BEGIN

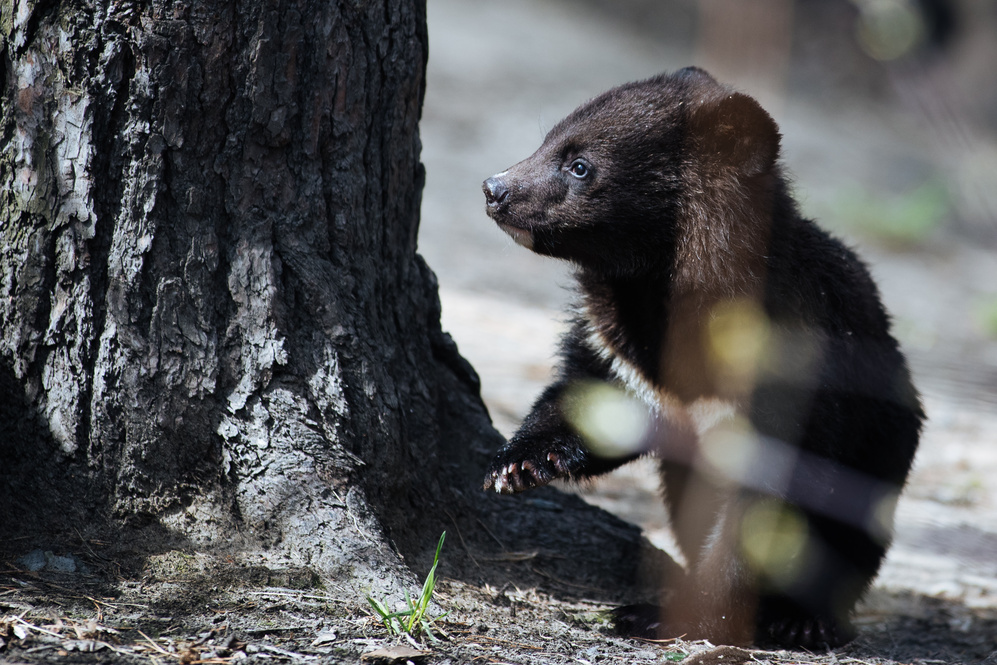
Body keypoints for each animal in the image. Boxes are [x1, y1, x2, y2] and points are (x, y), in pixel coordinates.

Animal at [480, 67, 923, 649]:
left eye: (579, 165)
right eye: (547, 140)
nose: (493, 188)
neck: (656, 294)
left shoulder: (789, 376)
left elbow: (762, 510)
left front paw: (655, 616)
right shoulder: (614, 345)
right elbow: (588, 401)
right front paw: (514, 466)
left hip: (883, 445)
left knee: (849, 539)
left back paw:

END

# PROBLEM STATEMENT
Search the listing above for the string "right" and copy each line that has it.

# SOLUTION FOR THIS EXERCISE
right eye: (547, 140)
right shoulder: (614, 345)
right elbow: (588, 401)
right front paw: (514, 466)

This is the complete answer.